Теперь, после того, как он почти убедился, что человек в своем тленном теле заключает вечный, нетленный дух, в уме его выплывали нравственные законы добра и любви — вечные идеалы души человеческой, которые он всю жизнь топтал ногами. Теперь они снова засверкали в душе его, как звезды, и его больная совесть мучительно заметалась. Трепет и страх овладевали им при мысли, что все дела его снова восстанут из прошлого в царстве вечного света, где каждый предъявит иск на ответчика — его бессмертную душу. «Серафим — убийца!» — раздавались голоса вокруг него днем и по ночам; иногда он просыпался в ужасе, соскакивал с кровати и подойдя к образам, начинал читать Библию громким, но дрожащим голосом. Несмотря на все это, он отчаянно боролся с своими мыслями и тревогами, стараясь убедить себя, что все это вздор, что он просто находится под влиянием пламенной веры «кудесника», сына его, что ничего нет, ни Бога, ни черта, что умершая Клара превосходно гниет в могиле и что если ему показалось, что он ее видит, то что же из этого?
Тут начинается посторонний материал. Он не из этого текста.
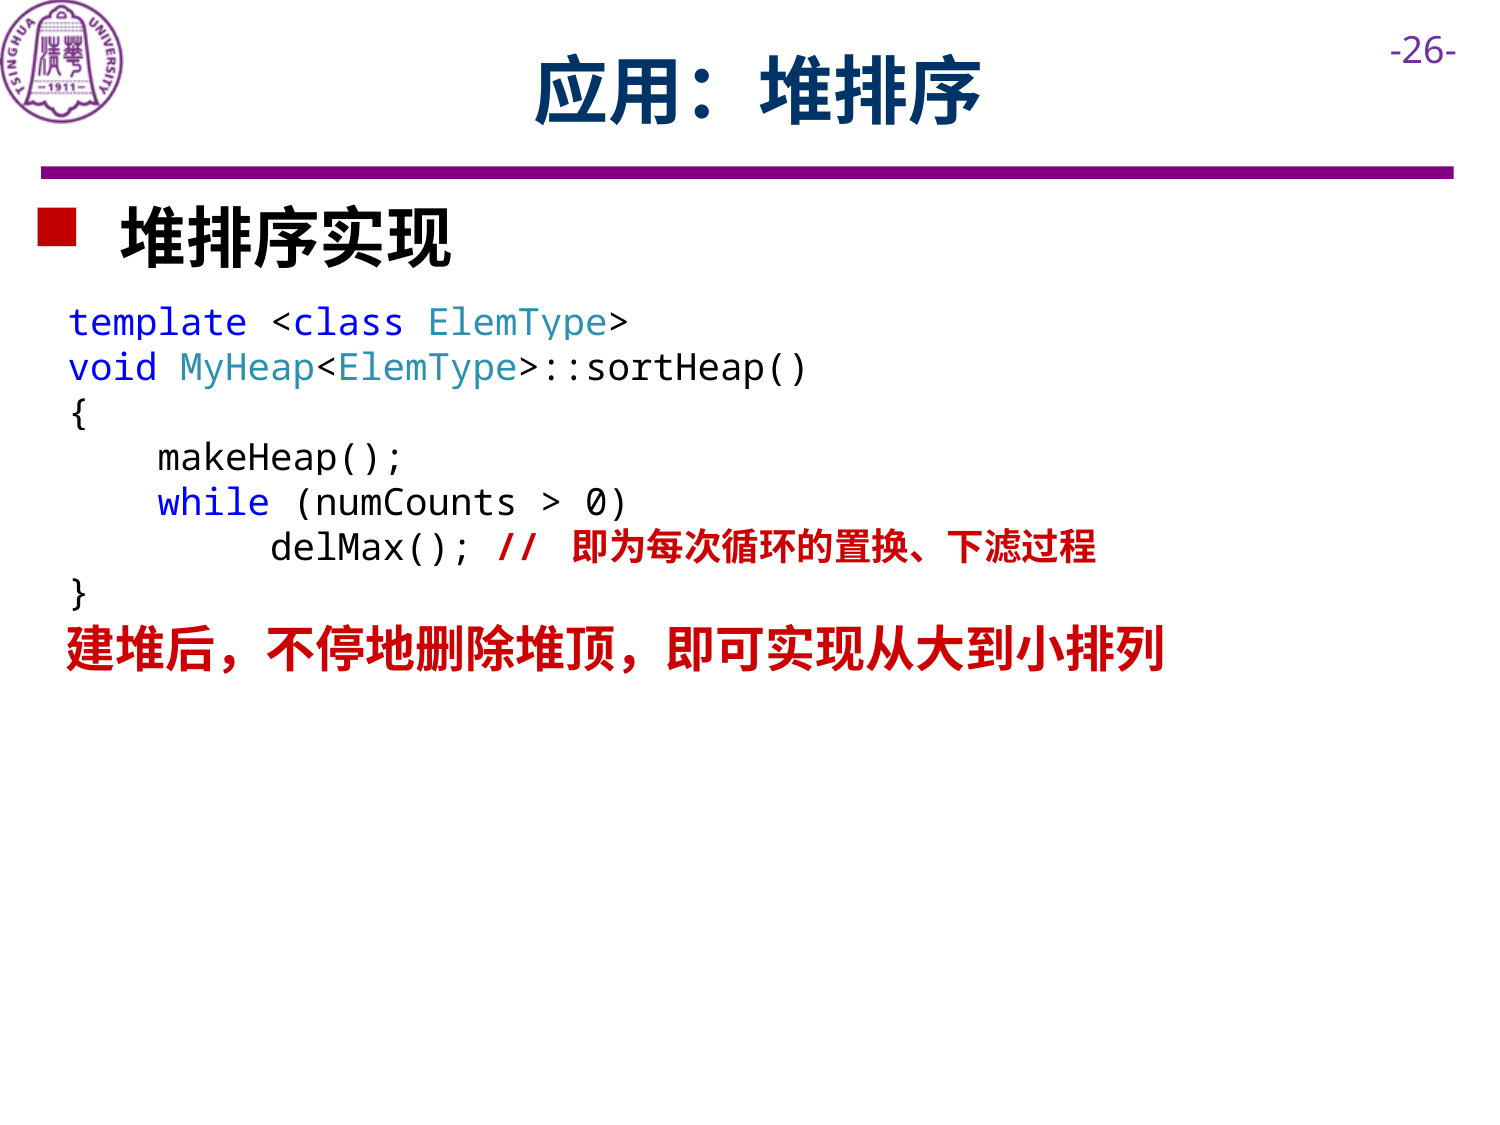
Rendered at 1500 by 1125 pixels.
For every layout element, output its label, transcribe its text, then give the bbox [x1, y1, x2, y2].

text_box template <class ElemType> void MyHeap<ElemType>::sortHeap() { makeHeap(); while (numCounts > 0) delMax(); // 即为每次循环的置换、下滤过程 } [53, 290, 1365, 620]
picture [0, 0, 124, 124]
text_box 建堆后，不停地删除堆顶，即可实现从大到小排列 [50, 609, 1181, 685]
title 应用：堆排序 [135, 13, 1383, 165]
text_box 堆排序实现 [17, 188, 1500, 284]
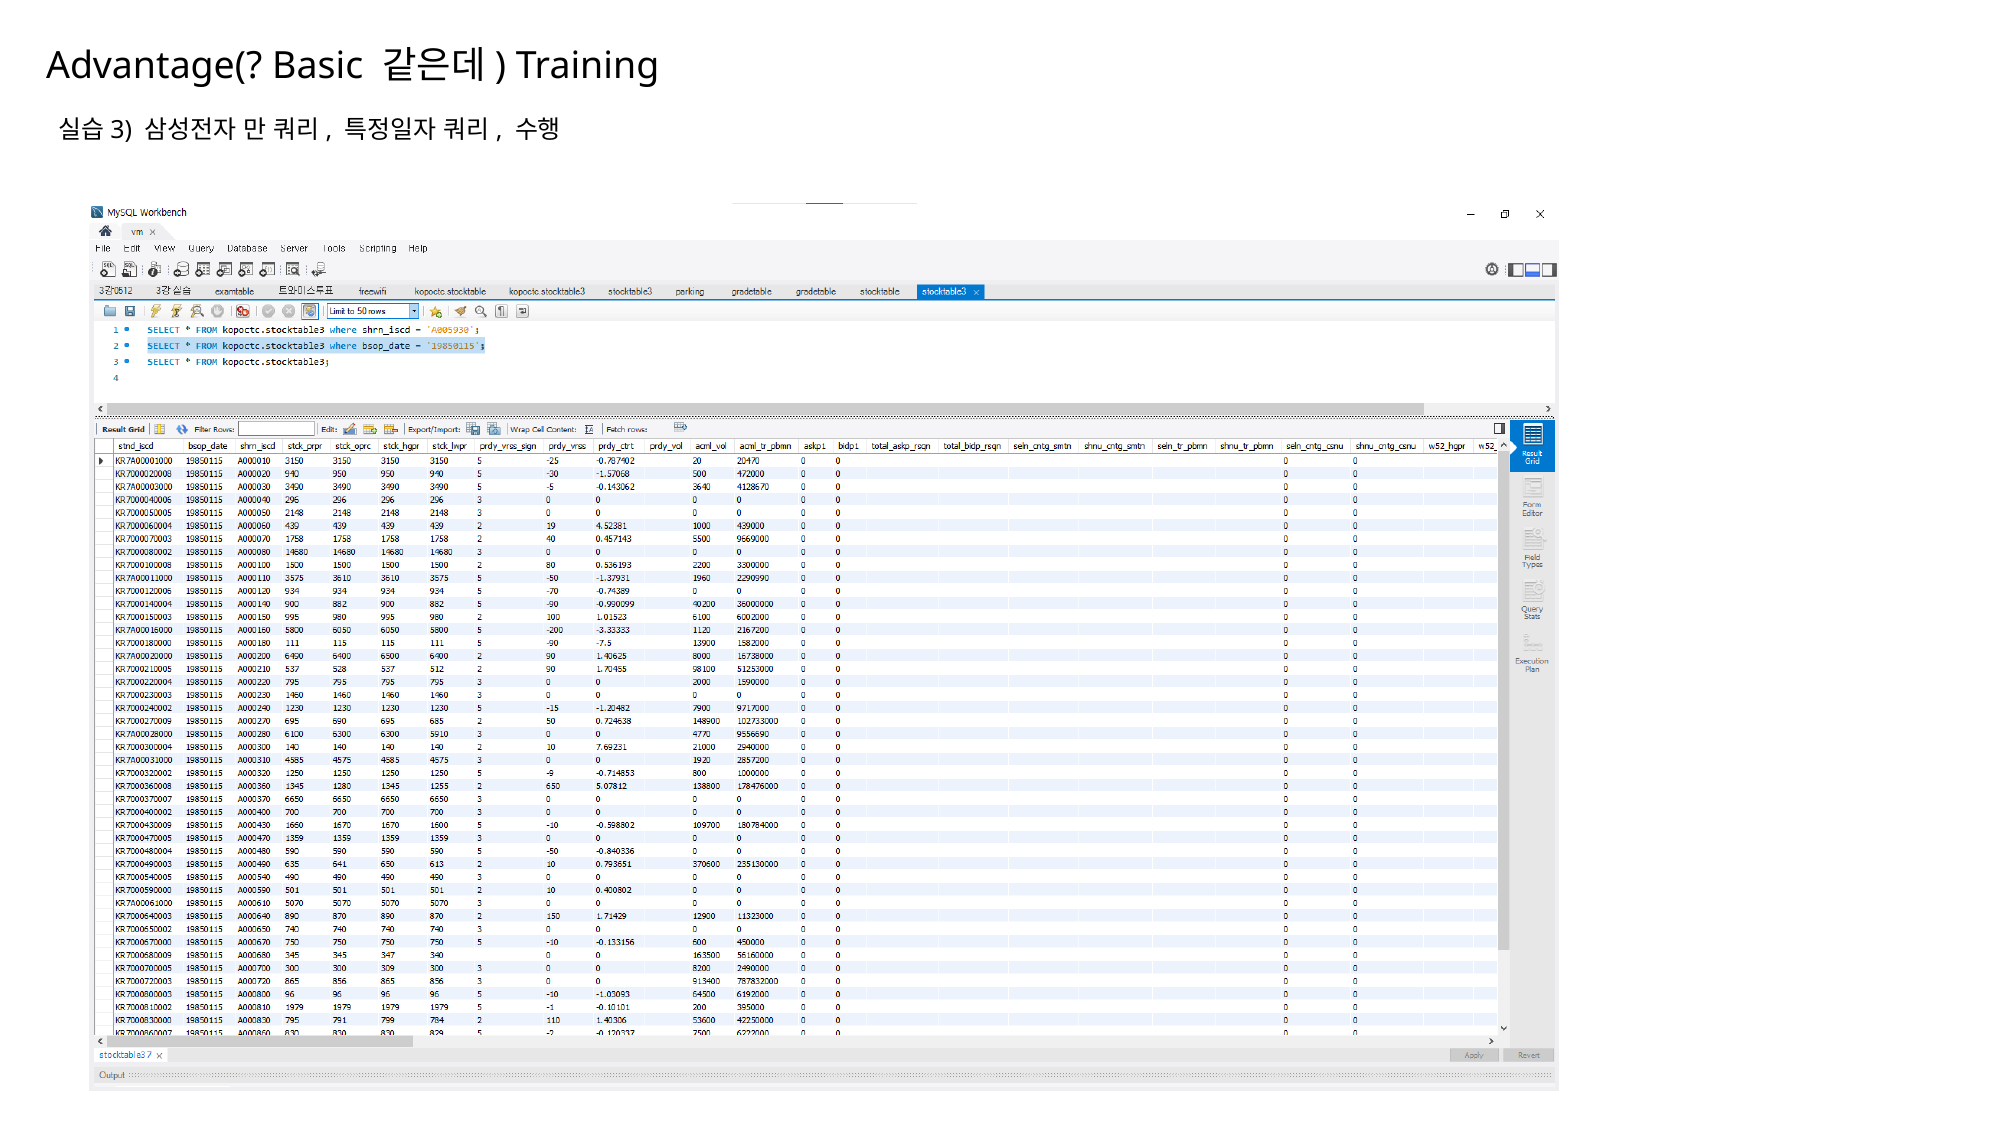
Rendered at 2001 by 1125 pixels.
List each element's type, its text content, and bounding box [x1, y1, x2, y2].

text_box 실습3) 삼성전자 만 쿼리, 특정일자 쿼리, 수행 [43, 97, 576, 181]
picture [89, 203, 1559, 1091]
text_box Advantage(? Basic 같은데) Training [31, 33, 684, 139]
Люди, находящиеся в белой горячке, тоже видят и чертей, и ангелов. Что-то в этом роде было и с ним — вот и все. В такие минуты он чувствовал себя снова сильным, принимался за дела и начинал снова покрикивать на рабочих, но, спустя короткое время, голова его опускалась на грудь и в уме, точно невидимый молоточек, стучала одна и та же мысль: зачем?
— Вот, значит, так и было, — заговорил Петр Артамонович, с любопытством внимательно всматривающийся в его лицо. — Привидение все шло далее по комнатам и вы за ним…
— Сто раз вам сказывал, — с выражением легкого гнева проговорил Колодников, нахмуривая брови, — шел за ним в шагах пяти, а оно как белый столб и все в лучах.
По губам управляющего пробежала чуть заметная хитрая улыбка и он сказал:
— Сынок ваш называет этот свет астральным, тот самый, в который облекаются души, как белой одеждой…
— Души облекаются! — воскликнул Колодников с негодованием. — Голову мою вы мутите нарочно или как?
Его маленькие глаза проницательно уставились в глаза управляющего, но последний с поддельным простодушием сказал:
— Эх, Серафим Модестович, стары мы с вами, а неверие- то, как дьявол, глубоко притаилось в вас. Уж чего больше, кажется: покойник поднялся из гроба.
— Покойник! — в сильном волнении снова воскликнул Колодников. — Да как может мертвый из могилы встать? Вон кладбище, — и он поднял руку, указывая на виднеющиеся кресты, — разройте могилы — все там лежат покойники и пальцем им не двинут.
Он с замиранием сердца ожидал ответа, страшась, что управляющий не согласится с такой несомненной очевидностью: тогда он уже совершенно не будет знать, что думать.